The editorial of Nov. 28 ``Grieving Lebanon'' asserts that the Arab states that sponsored the Taif accord ``skirted the issue of Syrian occupation.'' Not true. A whole section of the Taif agreement text is devoted to the issue of Syrian troops in Lebanon. Nowhere in the agreement is their presence called ``occupation.'' Syrian troops entered Lebanon in 1976 by invitation, not invasion, and have stayed there at the request of the Lebanese government and under a mandate from the Arab League.
Unlike Gen.
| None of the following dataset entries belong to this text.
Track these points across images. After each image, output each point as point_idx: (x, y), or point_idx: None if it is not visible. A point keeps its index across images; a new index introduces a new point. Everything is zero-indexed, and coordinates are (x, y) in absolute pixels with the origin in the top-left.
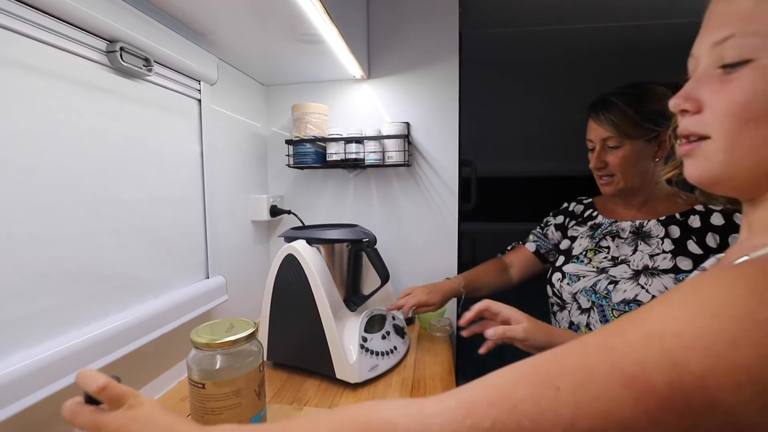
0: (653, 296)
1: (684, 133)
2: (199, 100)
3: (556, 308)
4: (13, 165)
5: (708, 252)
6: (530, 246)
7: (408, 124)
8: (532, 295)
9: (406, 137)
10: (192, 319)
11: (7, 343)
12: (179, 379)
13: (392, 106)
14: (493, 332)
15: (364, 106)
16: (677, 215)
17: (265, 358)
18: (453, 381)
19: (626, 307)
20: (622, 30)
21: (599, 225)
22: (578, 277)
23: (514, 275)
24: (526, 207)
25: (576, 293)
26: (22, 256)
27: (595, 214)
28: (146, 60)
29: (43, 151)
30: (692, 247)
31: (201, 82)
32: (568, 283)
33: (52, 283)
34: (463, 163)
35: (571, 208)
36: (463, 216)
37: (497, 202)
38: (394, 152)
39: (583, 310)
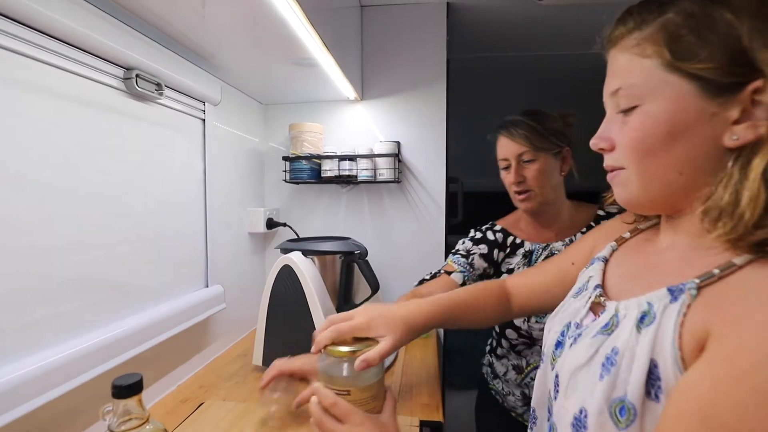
0: None
1: (607, 168)
2: (203, 120)
3: (521, 347)
4: (37, 180)
5: None
6: (457, 277)
7: (398, 143)
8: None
9: (396, 156)
10: (192, 325)
11: (29, 343)
12: (178, 383)
13: (384, 126)
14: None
15: (357, 126)
16: (592, 223)
17: None
18: (439, 388)
19: None
20: (600, 57)
21: (531, 251)
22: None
23: None
24: None
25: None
26: (43, 263)
27: (518, 241)
28: (158, 85)
29: (63, 168)
30: None
31: (205, 103)
32: (536, 321)
33: (69, 289)
34: (450, 180)
35: (491, 237)
36: (450, 230)
37: (482, 217)
38: (385, 170)
39: None
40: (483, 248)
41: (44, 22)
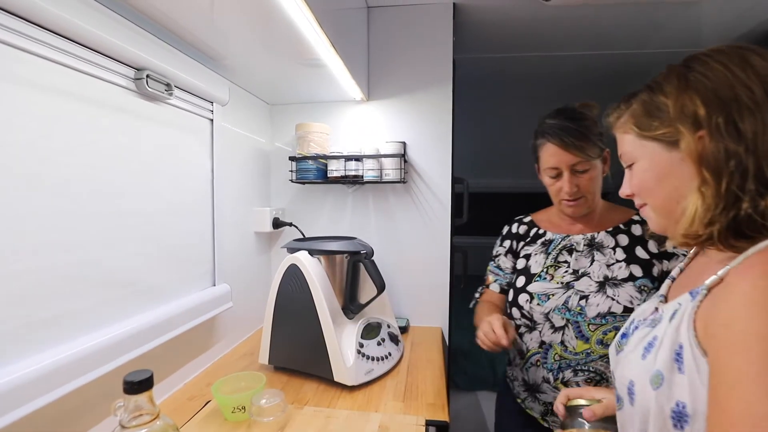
0: (624, 307)
1: (637, 207)
2: (212, 120)
3: (524, 329)
4: (49, 179)
5: (652, 257)
6: (495, 287)
7: (404, 143)
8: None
9: (402, 156)
10: (199, 324)
11: (42, 339)
12: (186, 381)
13: (390, 126)
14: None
15: (363, 126)
16: (621, 225)
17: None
18: (444, 388)
19: (602, 320)
20: (605, 57)
21: (551, 241)
22: (547, 296)
23: None
24: None
25: (548, 312)
26: (55, 261)
27: (541, 231)
28: (168, 85)
29: (75, 167)
30: (640, 252)
31: (214, 104)
32: (538, 304)
33: (80, 287)
34: (455, 180)
35: (514, 230)
36: (455, 230)
37: (488, 217)
38: (390, 170)
39: (556, 329)
40: (507, 244)
41: (57, 22)
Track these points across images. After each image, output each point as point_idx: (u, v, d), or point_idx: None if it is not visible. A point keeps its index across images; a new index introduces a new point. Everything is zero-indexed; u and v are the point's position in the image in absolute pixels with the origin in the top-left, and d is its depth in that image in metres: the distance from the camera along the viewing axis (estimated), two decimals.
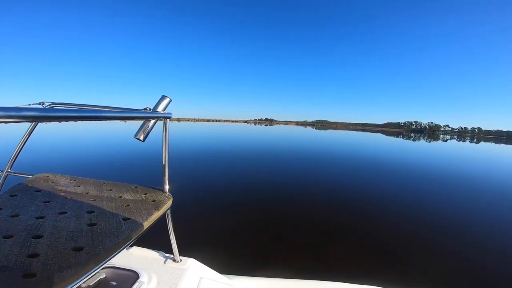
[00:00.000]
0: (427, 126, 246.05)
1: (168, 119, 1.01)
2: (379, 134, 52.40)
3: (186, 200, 4.20)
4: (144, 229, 0.74)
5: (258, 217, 3.78)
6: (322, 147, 16.32)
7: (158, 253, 1.28)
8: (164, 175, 1.05)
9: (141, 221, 0.75)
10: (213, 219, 3.63)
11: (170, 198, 1.00)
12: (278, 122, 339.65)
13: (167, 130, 1.02)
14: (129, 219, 0.76)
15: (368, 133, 61.39)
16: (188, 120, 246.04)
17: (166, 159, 1.04)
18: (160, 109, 1.01)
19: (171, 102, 1.05)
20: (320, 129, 70.83)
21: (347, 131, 63.37)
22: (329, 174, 7.50)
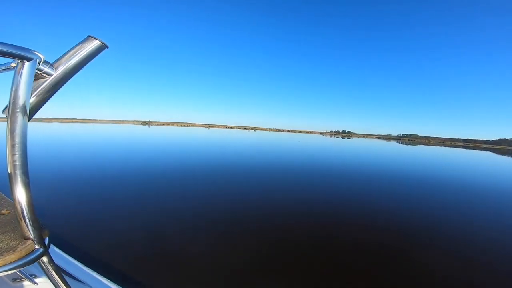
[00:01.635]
0: None
1: (24, 62, 0.43)
2: (488, 153, 43.80)
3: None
4: None
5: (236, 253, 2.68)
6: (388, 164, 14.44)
7: None
8: (13, 182, 0.48)
9: None
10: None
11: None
12: (356, 135, 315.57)
13: (21, 84, 0.43)
14: None
15: (471, 150, 51.78)
16: (263, 130, 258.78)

Michel Aoun, Syria has fully backed the Taif accord and has therefore fully recognized Lebanon as a free, independent, and sovereign state. Syria has also accepted the principle of an eventual troop withdrawal from all the Lebanese territory, and a preliminary timetable for the redeployment of Syrian forces to areas closer to the Syrian-Lebanese border.
What is preventing peace from returning to Lebanon is not Syria's ``occupation,'' but the suicidal ghetto mentality of General Aoun and his supporters. Abe Eifadel, Brookline, Mass.
The hypothethical boiling point Robert Cowen, in his commentary ``Take a Second for 1990's New Standards,'' Nov. 28, says that schools are teaching 100 degrees C. as the boiling point of water as ``ineluctable'' truth. He also states that standards of measurement ``are based upon unchanging natural laws.''
In 32 years of teaching chemistry and physics, I have never taught ``100 degrees C. as the boiling point of water'' as an ineluctable truth. The boiling point of water of a certain purity and at a certain atmospheric pressure was set at 100 degrees C. by human definition. Definitions in science are maintained so long as they are fruitful for understanding, predicting, and shaping events.